The Reserve Bank of India (RBI) has proposed to reduce the cheque clearing cycle from T+1 days to within a few hours, Governor Shaktikanta Das said during the MPC statement on August 8.
“The clearing cycle will reduce from the present T+1 days to a few hours,” RBI said.
The Reserve Bank said to improve the efficiency of cheque clearing and reduce settlement risk for participants, and also to enhance customer experience, it proposes to transition CTS from the current approach of batch processing to continuous clearing, with 'on-realisation-settlement'.
Cheque Truncation System (CTS) currently processes cheques with a clearing cycle of up to two working days.
Cheques will be scanned, presented, and passed in a few hours and on a continuous basis during business hours, RBI added.
In line with the broader market expectations, the RBI’s Monetary Policy Committee (MPC) decided to keep the benchmark repo rate unchanged at 6.5 percent on August 8.
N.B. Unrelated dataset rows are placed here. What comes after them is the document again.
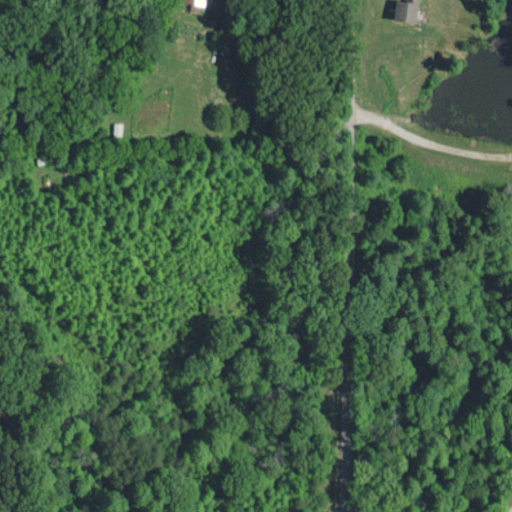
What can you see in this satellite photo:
road: (344, 256)
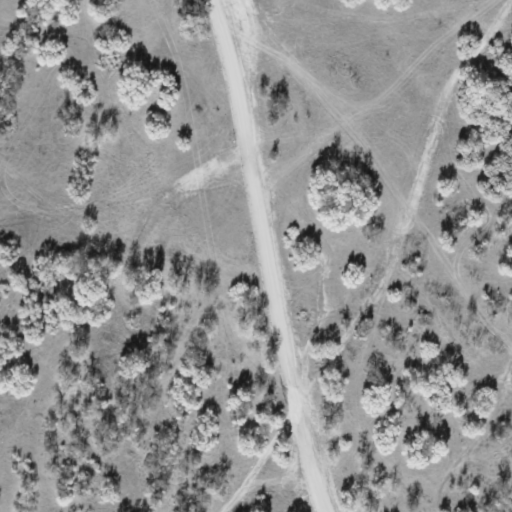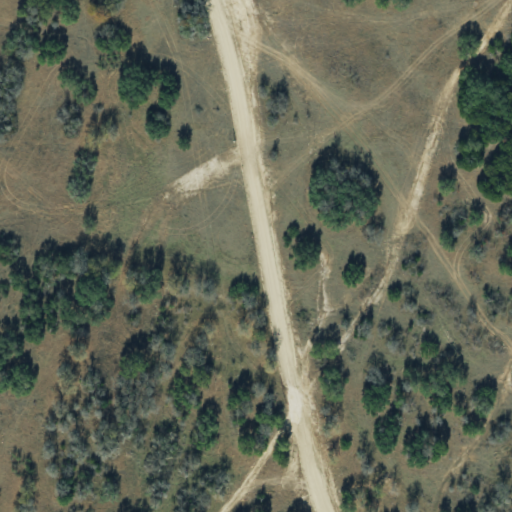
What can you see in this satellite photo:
road: (269, 256)
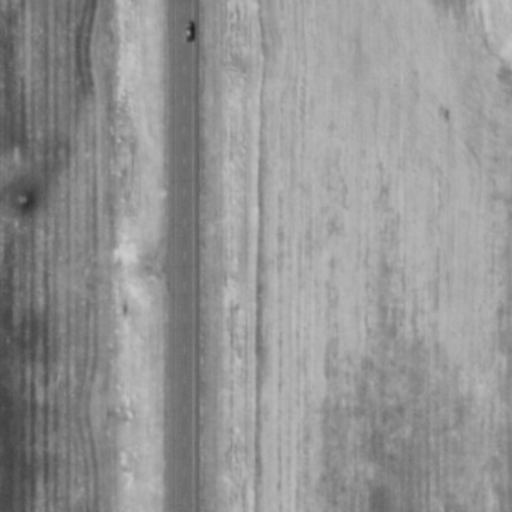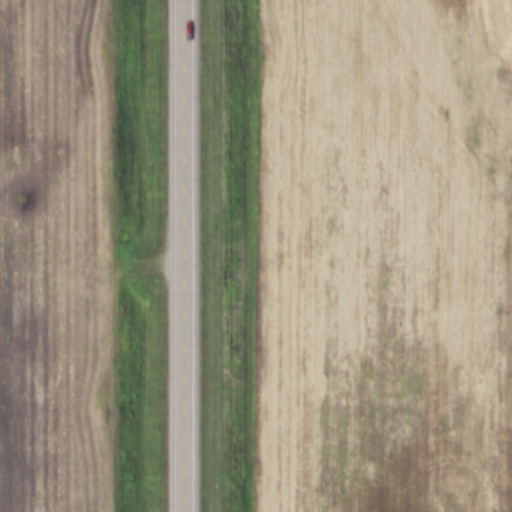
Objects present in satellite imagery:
road: (181, 256)
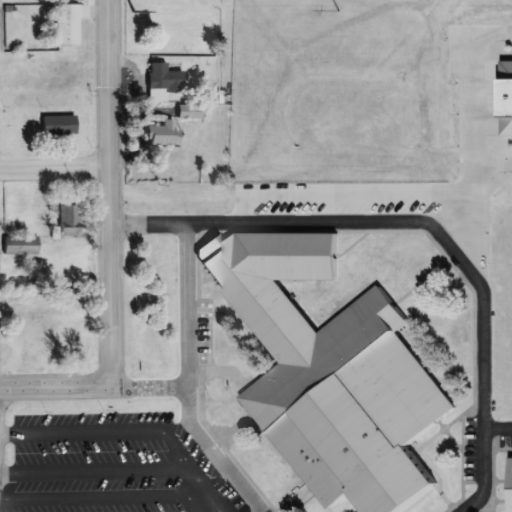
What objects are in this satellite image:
building: (480, 3)
building: (67, 23)
road: (481, 33)
building: (160, 82)
building: (507, 98)
building: (55, 126)
building: (158, 134)
road: (496, 162)
road: (55, 168)
road: (110, 193)
road: (345, 193)
building: (66, 219)
building: (70, 220)
road: (295, 224)
building: (17, 246)
building: (21, 246)
building: (325, 374)
building: (330, 375)
road: (151, 386)
road: (55, 387)
road: (497, 428)
road: (130, 432)
road: (95, 470)
building: (506, 484)
building: (510, 486)
road: (104, 498)
road: (449, 504)
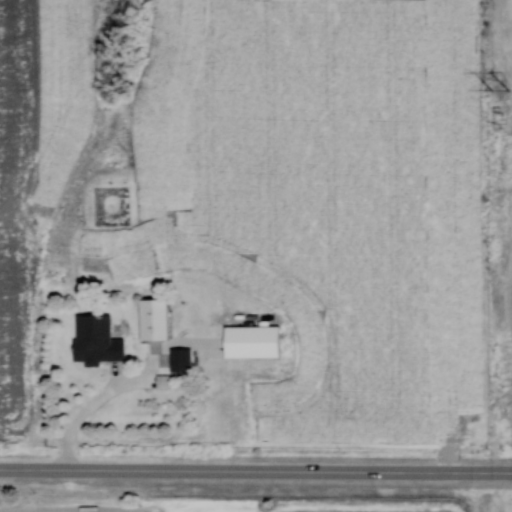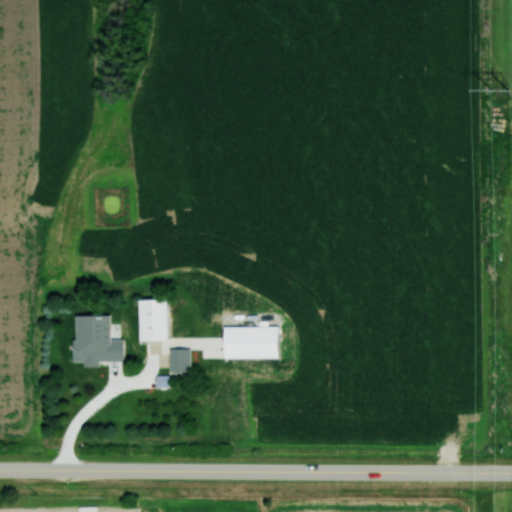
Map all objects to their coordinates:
power tower: (498, 93)
building: (160, 320)
building: (103, 350)
building: (183, 360)
road: (82, 421)
road: (243, 470)
road: (499, 472)
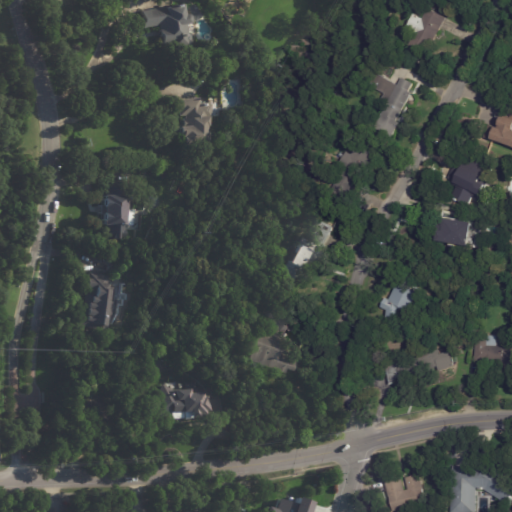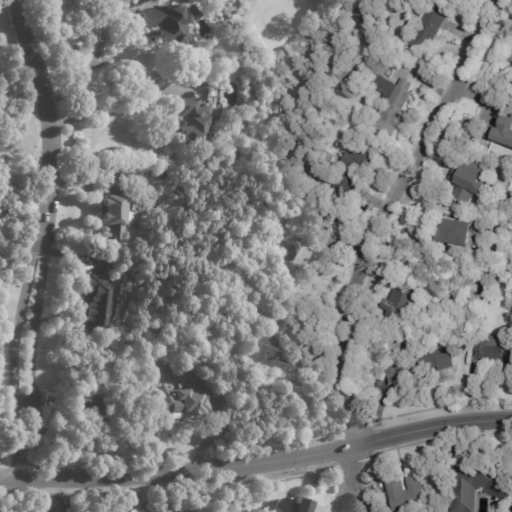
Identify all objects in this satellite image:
building: (193, 12)
building: (194, 12)
building: (168, 26)
building: (171, 26)
building: (427, 29)
building: (424, 30)
road: (123, 43)
building: (393, 103)
building: (390, 104)
road: (109, 106)
road: (44, 108)
building: (193, 120)
building: (196, 122)
building: (500, 130)
building: (499, 132)
building: (148, 173)
building: (352, 174)
building: (348, 176)
building: (468, 180)
building: (464, 181)
building: (476, 209)
building: (117, 210)
building: (115, 211)
road: (384, 215)
building: (454, 231)
building: (457, 234)
building: (308, 255)
building: (301, 262)
building: (400, 301)
building: (96, 302)
building: (396, 303)
building: (98, 304)
road: (14, 347)
road: (32, 348)
building: (267, 349)
building: (490, 351)
building: (270, 352)
building: (493, 353)
building: (430, 361)
building: (418, 366)
building: (390, 372)
building: (179, 392)
building: (181, 401)
building: (90, 409)
building: (98, 412)
road: (257, 466)
road: (347, 479)
building: (483, 480)
building: (478, 487)
building: (405, 492)
building: (407, 492)
road: (170, 494)
road: (54, 495)
road: (134, 495)
building: (290, 505)
building: (286, 506)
The MPC also kept the stance unchanged, staying focussed on 'withdrawal of accommodation'. The decisions were taken with a majority of 4:2 by the six-member rate-setting panel. Read other highlights here.
The standing deposit facility (SDF) rate has remained unchanged at 6.25 percent and marginal standing facility stays at 6.7 percent. The bank rate too was maintained at 6.7 percent. “There is a good amount of convergence in RBI policy and market expectation,” RBI Governor Shaktikanta Das said during his MPC statement.